A month after Reading, Nevermind arrived. The first single was Smells Like Teen Spirit and it was everywhere! On the radio, on MTV and inside every indie or rock club and student disco. I lived in Belfast at the time and some on-the-ball local promoters had booked them to play the student's union in the Art College.
Success changed their plans - in fact I think it was cancelled because they had to do Top of the Pops! - and the gig ended up being moved to the much larger King's Hall several months later.
For those of us attending the gig, it was a revelation to see them, accompanied by Teenage Fanclub and the Breeders in support, filling the concert space associated with rock bands from an older generation.
By the time they finally played all their rescheduled UK dates, Nevermind had replaced Michael Jackson's album Dangerous at the top of the Billboard charts in America, and it was selling 300,000 copies per week.
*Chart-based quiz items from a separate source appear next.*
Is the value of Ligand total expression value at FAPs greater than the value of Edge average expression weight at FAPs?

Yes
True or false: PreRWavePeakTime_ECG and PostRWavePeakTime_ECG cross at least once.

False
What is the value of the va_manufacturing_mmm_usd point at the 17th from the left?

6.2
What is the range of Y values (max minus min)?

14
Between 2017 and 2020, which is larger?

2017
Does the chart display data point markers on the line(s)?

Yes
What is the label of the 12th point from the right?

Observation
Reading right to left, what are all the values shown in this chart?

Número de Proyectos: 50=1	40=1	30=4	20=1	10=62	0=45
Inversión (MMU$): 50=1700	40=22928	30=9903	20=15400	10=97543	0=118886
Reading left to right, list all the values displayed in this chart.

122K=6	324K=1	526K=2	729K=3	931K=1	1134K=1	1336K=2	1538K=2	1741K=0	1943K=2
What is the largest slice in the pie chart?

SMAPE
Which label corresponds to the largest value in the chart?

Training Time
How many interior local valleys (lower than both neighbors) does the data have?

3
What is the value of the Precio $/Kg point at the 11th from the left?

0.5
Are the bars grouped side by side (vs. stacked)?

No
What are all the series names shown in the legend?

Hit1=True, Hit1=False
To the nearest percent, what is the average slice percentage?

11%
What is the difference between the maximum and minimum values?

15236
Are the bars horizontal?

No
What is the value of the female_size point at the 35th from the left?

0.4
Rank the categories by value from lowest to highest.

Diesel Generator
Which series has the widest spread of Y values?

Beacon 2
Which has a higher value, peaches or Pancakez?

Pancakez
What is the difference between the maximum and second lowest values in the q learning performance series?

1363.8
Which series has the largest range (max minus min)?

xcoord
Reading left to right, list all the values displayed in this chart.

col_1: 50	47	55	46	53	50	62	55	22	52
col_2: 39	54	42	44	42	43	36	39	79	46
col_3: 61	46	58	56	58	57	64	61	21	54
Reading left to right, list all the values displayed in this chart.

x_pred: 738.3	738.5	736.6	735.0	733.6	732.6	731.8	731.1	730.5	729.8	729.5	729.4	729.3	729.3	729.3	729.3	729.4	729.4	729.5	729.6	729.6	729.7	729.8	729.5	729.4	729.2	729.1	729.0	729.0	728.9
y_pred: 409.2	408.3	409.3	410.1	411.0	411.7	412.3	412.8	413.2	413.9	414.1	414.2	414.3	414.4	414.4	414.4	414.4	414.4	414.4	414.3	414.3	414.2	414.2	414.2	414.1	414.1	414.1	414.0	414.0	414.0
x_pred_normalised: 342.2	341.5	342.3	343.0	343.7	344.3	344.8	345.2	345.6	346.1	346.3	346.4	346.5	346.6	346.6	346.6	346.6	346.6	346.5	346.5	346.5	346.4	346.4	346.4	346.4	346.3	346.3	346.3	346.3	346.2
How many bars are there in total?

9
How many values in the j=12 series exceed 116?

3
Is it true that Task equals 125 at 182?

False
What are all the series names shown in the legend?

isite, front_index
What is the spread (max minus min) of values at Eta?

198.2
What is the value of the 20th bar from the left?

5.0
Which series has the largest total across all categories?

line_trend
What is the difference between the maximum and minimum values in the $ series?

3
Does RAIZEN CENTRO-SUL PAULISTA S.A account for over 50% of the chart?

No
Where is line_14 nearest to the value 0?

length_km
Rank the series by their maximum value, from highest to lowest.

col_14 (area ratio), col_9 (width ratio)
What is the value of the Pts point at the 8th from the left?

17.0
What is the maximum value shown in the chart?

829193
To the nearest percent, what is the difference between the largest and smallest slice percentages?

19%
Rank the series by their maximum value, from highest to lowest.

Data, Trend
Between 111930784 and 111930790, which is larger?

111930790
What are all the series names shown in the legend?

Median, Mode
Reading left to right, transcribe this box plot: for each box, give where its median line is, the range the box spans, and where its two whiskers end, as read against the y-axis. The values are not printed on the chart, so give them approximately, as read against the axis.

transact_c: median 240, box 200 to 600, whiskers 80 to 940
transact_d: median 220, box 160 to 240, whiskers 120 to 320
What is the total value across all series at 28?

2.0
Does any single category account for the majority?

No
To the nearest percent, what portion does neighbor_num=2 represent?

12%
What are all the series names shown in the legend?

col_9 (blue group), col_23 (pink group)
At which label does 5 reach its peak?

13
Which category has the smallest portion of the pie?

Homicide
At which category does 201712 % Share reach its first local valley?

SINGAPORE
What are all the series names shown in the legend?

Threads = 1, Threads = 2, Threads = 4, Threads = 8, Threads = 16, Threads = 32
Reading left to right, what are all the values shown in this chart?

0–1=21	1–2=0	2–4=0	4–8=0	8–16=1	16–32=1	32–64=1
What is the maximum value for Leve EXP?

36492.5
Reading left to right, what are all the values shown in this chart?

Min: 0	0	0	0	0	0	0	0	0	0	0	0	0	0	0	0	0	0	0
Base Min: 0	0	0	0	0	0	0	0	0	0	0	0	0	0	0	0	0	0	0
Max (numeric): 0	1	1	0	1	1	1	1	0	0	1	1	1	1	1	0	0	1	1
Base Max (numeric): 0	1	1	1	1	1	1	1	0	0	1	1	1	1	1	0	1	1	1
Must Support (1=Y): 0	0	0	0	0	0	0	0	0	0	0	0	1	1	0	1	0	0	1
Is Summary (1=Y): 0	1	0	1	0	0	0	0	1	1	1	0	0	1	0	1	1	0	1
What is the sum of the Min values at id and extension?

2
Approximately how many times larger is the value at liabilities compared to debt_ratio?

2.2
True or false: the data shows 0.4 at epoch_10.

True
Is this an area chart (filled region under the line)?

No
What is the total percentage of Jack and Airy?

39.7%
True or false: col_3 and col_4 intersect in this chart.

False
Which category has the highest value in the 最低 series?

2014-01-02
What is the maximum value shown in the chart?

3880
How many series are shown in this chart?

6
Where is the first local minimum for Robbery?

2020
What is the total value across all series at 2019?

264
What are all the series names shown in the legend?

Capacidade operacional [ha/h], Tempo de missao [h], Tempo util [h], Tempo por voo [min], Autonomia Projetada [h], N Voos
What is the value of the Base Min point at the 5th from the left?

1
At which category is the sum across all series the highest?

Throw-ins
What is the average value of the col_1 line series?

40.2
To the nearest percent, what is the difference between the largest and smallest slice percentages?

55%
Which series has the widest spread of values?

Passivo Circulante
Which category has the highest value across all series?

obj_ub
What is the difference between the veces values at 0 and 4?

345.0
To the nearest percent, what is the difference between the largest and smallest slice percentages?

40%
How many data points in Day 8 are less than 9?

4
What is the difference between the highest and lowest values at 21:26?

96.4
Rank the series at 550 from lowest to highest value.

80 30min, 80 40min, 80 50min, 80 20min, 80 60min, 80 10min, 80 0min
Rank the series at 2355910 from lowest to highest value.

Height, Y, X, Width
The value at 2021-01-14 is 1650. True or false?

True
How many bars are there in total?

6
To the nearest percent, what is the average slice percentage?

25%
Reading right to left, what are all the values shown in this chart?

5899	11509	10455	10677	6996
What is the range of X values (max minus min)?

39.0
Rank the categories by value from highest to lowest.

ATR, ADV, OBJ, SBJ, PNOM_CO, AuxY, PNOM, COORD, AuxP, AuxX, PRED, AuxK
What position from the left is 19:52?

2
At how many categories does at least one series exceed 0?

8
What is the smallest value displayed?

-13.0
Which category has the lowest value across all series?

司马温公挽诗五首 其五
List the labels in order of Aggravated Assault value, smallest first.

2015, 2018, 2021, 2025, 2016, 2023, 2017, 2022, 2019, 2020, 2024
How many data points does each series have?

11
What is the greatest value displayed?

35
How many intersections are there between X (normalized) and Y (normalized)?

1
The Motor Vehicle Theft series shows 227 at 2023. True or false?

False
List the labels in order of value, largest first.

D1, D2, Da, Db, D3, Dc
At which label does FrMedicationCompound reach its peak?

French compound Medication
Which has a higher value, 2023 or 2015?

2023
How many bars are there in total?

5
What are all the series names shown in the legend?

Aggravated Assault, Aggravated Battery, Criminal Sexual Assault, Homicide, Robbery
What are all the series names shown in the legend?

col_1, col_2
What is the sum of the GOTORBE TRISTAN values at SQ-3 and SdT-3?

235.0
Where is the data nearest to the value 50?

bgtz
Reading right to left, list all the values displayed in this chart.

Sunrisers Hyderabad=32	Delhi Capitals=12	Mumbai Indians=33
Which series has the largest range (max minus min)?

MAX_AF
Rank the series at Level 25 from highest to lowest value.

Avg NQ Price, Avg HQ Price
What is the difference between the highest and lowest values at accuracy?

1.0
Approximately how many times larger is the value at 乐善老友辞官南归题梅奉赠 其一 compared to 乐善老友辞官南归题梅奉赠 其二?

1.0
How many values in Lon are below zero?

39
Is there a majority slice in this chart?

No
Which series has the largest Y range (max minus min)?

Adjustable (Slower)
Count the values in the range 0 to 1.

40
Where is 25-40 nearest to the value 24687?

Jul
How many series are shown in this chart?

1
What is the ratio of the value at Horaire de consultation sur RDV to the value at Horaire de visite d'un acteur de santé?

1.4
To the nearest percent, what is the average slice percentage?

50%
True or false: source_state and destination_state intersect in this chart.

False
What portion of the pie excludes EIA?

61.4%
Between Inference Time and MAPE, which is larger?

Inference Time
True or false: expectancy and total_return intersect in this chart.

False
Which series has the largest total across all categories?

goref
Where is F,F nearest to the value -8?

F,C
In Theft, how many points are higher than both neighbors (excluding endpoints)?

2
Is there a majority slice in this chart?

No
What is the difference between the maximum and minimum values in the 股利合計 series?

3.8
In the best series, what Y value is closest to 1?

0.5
Twenty years later, the album has sold over 30 million copies worldwide.
Alternative rock had entered the mainstream, and the major players in the music industry began to take notice of the independent sector, seemingly willing to throw money at anyone who sounded vaguely like Nirvana.
A lot of the interest centred on Sub Pop, a Seattle-based indie record label that at the time was well known for bands who were mixing alternative punk with powerful heavy rock, such as Mudhoney, Soundgarden and Tad, a sound that had already been called 'grunge' as early as 1986, when it was used to describe the pre-Mudhoney band Green River.
Many other labels such as K Records and Kill Rock Stars benefitted from associations with Nirvana and their support bands, and seeing Kurt's photo shoots wearing his Daniel Johnson 'Hi, How Are You' t-shirt, made me aware of Johnson for the first time.
Through interviews, cover versions and inviting bands to support them, Nirvana introduced me to bands like Shonen Knife, Beat Happening and The Vaselines - acts who have may otherwise have remained hidden in the world of limited edition releases on small labels - and the back catalogues of artists like Black Flag, the Minutemen and the Meat Puppets suddenly became cool again.
Nevermind's impact on a generation was significant. Indie-rock had a steady underground audience through the music press and John Peel's show in the UK, and college radio and fanzines in the States, but Nirvana had widened its appeal and a whole group of young people suddenly had a music to connect with that wasn't based around clubs or heavy metal.
While Nirvana were soon to challenge their audience with the abrasive and natural sounding follow-up In Utero, recorded with few overdubs by the now legendary Steve Albini, it was Nevermind that sealed their reputation. Their influence remains both in the anguished soft-metal that has remained popular since, but also in their efforts in bringing indie-rock to the masses.